SAN FRANCISCO - With all the ads bombarding dealers at the National Automobile Dealers Association convention, the message was clear: Internet auto-buying services desperately want dealers' business.
But while thousands of dealers have turned to services such as Autoweb.com and Autobytel.com as a source of Internet sales leads, some dealers are starting to re-evaluate the buying services.
Dealer skepticism was evident at the NADA convention, particularly among the nation's largest dealerships groups.
Sid DeBoer, chairman of publicly traded Lithia Motors Inc. of Medford, Ore., said third-party online auto brokers will compete with a growing number of dealer Web sites.
'We don't think they'll necessarily thrive in the future because we think we can develop a brand strategy of our own under Lithia.com that will attract consumers to our address directly,' DeBoer said.
Kevin Rinke, who has Detroit area Pontiac-GMC, Cadillac and Toyota dealerships, agrees with DeBoer: Five to 10 years from now, there will not be room for third-party online brokers.
At press conferences during the convention, independent buying services were asked repeatedly: Now that the factories have launched buying services, why do you need to exist?
Dean DeBiase, president of Autoweb.com of Santa Clara, Calif., said an independent buying service offers information on a variety of makes - not just one.

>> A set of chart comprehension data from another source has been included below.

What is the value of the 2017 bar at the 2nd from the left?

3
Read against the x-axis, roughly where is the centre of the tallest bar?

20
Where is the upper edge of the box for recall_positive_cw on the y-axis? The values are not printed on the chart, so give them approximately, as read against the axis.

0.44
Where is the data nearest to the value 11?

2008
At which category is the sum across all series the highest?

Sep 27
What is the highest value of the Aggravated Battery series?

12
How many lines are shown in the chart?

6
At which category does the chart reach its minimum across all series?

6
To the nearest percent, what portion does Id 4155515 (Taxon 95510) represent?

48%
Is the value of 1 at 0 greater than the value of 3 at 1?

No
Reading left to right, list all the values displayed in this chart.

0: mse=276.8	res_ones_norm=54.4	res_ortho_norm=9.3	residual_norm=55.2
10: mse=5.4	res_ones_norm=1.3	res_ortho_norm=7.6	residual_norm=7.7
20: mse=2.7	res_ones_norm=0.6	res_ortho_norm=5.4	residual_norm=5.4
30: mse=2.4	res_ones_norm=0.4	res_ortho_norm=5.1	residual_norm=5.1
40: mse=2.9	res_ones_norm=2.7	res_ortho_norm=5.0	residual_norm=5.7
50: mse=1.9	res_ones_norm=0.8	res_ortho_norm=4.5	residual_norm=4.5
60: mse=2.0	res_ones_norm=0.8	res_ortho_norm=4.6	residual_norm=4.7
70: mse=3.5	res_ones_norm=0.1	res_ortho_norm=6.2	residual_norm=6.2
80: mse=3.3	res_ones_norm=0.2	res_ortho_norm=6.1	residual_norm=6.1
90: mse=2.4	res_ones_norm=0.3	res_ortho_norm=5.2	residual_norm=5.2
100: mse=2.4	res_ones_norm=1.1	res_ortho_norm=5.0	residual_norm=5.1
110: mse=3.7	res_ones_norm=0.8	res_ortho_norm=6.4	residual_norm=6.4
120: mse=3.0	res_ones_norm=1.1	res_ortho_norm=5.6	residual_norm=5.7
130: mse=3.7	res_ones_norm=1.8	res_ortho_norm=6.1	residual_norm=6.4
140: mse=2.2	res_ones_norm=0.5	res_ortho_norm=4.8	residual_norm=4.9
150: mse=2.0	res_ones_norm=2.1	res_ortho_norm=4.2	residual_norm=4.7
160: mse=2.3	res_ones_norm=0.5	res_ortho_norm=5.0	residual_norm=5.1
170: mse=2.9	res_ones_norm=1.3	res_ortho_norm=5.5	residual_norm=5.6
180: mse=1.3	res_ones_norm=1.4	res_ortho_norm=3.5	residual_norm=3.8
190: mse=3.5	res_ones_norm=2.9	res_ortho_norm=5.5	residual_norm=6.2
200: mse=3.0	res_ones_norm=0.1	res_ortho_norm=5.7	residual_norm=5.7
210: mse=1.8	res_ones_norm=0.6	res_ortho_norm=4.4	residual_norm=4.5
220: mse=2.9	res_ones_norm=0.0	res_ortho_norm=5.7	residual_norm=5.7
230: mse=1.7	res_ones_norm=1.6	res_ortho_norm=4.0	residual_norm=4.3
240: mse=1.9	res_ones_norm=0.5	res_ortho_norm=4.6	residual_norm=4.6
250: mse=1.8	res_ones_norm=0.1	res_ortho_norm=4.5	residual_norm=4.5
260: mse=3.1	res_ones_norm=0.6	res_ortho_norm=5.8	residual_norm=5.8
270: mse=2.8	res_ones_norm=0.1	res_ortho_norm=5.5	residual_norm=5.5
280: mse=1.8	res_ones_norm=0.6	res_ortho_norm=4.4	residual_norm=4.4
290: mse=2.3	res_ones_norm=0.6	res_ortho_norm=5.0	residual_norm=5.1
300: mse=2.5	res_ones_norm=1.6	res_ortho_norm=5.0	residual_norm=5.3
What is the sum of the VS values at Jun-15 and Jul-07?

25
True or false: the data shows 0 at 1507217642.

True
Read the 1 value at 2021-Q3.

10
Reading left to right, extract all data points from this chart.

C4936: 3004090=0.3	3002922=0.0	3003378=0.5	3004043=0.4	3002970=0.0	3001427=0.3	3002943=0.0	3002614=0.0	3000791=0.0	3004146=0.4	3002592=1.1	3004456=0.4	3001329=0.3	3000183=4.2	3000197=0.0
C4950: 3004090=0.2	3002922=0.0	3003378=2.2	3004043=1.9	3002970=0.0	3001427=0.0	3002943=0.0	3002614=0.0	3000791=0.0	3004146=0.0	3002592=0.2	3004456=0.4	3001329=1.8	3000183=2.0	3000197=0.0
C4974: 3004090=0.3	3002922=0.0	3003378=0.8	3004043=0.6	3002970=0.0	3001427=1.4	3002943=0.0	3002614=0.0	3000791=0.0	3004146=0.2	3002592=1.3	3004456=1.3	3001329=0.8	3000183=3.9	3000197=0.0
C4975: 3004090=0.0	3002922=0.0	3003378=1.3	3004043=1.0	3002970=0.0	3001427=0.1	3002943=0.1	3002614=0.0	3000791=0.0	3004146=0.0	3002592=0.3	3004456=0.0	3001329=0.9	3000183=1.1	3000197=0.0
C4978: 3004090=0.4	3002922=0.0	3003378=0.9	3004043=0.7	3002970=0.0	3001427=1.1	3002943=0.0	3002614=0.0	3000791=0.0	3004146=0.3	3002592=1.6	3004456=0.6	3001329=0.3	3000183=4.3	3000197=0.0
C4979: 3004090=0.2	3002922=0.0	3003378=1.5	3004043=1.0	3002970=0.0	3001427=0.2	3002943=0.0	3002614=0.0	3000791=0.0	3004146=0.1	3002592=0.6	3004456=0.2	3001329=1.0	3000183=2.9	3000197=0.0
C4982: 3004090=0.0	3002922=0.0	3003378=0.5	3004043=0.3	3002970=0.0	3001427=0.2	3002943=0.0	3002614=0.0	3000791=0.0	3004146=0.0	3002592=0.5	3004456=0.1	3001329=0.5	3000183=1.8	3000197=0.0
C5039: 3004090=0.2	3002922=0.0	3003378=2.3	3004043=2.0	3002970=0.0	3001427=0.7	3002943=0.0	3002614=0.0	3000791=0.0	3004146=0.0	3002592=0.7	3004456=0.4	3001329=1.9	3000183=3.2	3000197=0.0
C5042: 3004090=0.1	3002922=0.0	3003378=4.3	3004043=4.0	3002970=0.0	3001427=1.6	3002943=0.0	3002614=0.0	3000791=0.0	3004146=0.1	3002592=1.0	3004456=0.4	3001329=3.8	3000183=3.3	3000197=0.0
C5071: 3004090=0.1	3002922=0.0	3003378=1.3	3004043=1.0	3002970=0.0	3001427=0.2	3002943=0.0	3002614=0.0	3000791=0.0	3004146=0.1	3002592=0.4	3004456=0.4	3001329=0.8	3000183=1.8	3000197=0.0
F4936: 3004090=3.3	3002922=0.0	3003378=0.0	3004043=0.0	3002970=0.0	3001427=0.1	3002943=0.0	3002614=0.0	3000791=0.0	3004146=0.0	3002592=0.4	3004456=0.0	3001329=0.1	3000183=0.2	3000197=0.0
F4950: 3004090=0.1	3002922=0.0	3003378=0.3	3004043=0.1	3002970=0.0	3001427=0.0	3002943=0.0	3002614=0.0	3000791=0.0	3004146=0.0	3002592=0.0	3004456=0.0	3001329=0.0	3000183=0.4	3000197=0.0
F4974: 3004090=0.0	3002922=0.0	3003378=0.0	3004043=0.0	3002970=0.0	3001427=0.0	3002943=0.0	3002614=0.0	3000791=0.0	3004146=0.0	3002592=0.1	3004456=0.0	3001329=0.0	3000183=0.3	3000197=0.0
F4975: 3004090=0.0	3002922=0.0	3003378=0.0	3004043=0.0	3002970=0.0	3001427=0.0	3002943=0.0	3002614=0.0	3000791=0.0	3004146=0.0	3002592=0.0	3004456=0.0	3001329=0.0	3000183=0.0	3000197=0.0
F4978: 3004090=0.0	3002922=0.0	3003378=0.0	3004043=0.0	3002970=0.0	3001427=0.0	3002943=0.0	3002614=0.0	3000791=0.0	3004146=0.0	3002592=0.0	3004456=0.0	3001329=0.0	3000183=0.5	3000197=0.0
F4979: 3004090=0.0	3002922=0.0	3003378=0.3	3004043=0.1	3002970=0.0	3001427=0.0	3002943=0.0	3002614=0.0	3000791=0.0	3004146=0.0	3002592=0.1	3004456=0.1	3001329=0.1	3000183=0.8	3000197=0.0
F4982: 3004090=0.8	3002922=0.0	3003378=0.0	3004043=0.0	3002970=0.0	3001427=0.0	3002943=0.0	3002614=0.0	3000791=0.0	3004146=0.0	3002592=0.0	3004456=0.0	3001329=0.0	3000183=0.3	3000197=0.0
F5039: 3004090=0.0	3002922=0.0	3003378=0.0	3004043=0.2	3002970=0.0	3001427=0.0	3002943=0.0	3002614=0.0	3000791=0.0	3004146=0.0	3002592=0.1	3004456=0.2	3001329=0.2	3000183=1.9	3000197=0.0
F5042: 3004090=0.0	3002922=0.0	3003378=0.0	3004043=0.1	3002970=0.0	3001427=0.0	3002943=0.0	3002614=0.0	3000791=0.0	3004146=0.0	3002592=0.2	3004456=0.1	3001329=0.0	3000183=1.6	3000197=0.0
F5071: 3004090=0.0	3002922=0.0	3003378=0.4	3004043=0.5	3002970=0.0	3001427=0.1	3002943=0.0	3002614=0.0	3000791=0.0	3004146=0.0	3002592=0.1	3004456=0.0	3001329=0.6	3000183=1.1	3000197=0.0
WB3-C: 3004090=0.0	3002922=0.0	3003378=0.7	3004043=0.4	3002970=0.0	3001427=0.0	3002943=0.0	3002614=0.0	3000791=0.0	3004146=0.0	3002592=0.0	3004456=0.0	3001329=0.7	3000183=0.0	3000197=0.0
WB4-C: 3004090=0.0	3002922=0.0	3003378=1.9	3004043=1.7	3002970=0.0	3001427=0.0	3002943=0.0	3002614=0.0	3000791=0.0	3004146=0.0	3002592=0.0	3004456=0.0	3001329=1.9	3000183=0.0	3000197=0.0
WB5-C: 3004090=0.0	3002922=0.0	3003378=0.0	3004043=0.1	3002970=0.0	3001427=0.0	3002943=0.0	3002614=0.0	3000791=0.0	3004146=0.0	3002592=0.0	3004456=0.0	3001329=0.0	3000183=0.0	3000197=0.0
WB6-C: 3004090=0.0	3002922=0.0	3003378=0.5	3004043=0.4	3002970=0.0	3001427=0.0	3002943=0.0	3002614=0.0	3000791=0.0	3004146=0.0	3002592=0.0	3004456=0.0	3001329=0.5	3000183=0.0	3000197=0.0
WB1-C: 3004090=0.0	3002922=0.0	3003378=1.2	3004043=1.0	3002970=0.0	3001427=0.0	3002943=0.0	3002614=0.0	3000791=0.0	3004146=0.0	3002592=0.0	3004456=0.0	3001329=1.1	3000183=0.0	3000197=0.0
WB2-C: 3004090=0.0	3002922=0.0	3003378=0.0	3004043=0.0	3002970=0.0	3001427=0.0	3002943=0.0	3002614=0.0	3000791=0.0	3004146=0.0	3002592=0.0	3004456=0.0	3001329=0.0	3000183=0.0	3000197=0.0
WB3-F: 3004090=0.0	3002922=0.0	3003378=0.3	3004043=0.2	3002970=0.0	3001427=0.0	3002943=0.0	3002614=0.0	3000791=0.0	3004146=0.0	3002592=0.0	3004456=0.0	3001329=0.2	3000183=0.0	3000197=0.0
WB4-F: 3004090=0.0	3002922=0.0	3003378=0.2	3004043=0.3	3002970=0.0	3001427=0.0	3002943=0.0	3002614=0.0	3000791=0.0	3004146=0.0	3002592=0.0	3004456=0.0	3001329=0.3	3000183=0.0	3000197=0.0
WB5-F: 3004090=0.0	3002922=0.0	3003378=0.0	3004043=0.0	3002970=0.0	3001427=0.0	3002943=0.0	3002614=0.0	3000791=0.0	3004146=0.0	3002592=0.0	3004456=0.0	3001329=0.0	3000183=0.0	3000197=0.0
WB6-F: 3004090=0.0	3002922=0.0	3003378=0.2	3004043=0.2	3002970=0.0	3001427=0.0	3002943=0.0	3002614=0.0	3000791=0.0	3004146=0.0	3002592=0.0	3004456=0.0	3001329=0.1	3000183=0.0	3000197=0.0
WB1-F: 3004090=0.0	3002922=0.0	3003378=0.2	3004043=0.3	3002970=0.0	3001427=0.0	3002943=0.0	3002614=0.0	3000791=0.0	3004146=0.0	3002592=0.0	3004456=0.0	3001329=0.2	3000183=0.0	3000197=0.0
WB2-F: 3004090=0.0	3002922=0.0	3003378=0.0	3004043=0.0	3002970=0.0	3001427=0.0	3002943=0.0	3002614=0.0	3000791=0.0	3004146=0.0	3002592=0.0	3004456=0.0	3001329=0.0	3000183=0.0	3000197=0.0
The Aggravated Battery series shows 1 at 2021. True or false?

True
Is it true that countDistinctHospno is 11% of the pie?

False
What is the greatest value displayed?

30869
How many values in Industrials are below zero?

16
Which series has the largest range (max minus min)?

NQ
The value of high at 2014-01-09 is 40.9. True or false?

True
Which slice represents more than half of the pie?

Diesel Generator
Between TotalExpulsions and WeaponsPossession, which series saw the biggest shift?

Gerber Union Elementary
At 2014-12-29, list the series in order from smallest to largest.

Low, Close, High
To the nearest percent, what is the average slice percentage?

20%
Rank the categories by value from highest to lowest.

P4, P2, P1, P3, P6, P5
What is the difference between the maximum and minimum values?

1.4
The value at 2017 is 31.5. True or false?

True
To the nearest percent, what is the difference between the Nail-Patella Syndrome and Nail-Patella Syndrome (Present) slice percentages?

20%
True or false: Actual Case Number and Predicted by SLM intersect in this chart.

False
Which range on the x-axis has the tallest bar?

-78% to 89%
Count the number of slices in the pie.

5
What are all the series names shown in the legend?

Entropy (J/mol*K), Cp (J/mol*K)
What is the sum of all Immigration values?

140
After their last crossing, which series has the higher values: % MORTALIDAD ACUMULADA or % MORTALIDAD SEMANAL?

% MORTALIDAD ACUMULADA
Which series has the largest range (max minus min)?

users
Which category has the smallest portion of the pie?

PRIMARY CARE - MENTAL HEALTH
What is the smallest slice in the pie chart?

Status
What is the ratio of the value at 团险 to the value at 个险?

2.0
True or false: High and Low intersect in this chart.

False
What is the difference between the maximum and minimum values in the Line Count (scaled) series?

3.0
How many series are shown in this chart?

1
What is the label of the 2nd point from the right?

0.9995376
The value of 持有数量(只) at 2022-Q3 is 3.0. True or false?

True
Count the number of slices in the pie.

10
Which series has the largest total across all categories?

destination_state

Shoppers seem to trust information from a third-party site more than information from a dealer or manufacturer site, which are seen as delivering sales pitches, DeBiase said.
Buying services acknowledge that dealer fees are most of their revenue - and that revenue is limited. Autoweb.com said it is trying to expand other revenue streams, such as selling ad space on its site. Its revenue in 1998 was $13 million. According to NADA, that is a little more than half the average new-car dealer's annual revenue.